- Task goal:
For the data below, restate word for word only the lines from the line containing "downstream machine learning tasks." through the line containing "text analysis results.", both ends included.

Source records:
────────────────
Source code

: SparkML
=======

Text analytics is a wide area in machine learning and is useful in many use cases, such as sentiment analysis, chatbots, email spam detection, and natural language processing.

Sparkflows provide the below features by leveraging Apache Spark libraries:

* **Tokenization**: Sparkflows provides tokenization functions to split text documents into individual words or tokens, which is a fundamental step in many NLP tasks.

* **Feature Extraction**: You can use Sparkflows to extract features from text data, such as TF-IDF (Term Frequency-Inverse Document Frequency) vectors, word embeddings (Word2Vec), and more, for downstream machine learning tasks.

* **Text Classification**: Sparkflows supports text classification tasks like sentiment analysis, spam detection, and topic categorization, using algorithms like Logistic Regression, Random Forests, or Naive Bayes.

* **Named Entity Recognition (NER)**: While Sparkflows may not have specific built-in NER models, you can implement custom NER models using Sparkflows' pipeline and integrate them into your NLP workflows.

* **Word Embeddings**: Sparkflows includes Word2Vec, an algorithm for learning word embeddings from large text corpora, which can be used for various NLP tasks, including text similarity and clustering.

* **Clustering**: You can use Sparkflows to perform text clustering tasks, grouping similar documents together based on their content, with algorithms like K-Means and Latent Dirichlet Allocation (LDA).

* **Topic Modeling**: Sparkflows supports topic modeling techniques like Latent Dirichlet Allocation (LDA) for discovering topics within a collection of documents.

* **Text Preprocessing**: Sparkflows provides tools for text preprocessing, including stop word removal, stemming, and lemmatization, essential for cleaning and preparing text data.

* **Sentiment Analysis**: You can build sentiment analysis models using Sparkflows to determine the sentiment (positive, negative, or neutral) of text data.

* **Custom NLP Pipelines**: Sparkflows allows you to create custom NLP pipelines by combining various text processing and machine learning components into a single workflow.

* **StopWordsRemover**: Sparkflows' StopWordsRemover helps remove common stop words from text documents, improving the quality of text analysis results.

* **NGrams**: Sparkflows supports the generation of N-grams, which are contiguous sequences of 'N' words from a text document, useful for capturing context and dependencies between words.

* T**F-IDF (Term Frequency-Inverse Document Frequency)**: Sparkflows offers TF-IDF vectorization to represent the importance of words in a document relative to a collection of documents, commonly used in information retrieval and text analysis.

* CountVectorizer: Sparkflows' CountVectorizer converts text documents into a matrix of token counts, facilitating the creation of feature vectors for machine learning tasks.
────────────────
- Result of this task:
* **Feature Extraction**: You can use Sparkflows to extract features from text data, such as TF-IDF (Term Frequency-Inverse Document Frequency) vectors, word embeddings (Word2Vec), and more, for downstream machine learning tasks.

* **Text Classification**: Sparkflows supports text classification tasks like sentiment analysis, spam detection, and topic categorization, using algorithms like Logistic Regression, Random Forests, or Naive Bayes.

* **Named Entity Recognition (NER)**: While Sparkflows may not have specific built-in NER models, you can implement custom NER models using Sparkflows' pipeline and integrate them into your NLP workflows.

* **Word Embeddings**: Sparkflows includes Word2Vec, an algorithm for learning word embeddings from large text corpora, which can be used for various NLP tasks, including text similarity and clustering.

* **Clustering**: You can use Sparkflows to perform text clustering tasks, grouping similar documents together based on their content, with algorithms like K-Means and Latent Dirichlet Allocation (LDA).

* **Topic Modeling**: Sparkflows supports topic modeling techniques like Latent Dirichlet Allocation (LDA) for discovering topics within a collection of documents.

* **Text Preprocessing**: Sparkflows provides tools for text preprocessing, including stop word removal, stemming, and lemmatization, essential for cleaning and preparing text data.

* **Sentiment Analysis**: You can build sentiment analysis models using Sparkflows to determine the sentiment (positive, negative, or neutral) of text data.

* **Custom NLP Pipelines**: Sparkflows allows you to create custom NLP pipelines by combining various text processing and machine learning components into a single workflow.

* **StopWordsRemover**: Sparkflows' StopWordsRemover helps remove common stop words from text documents, improving the quality of text analysis results.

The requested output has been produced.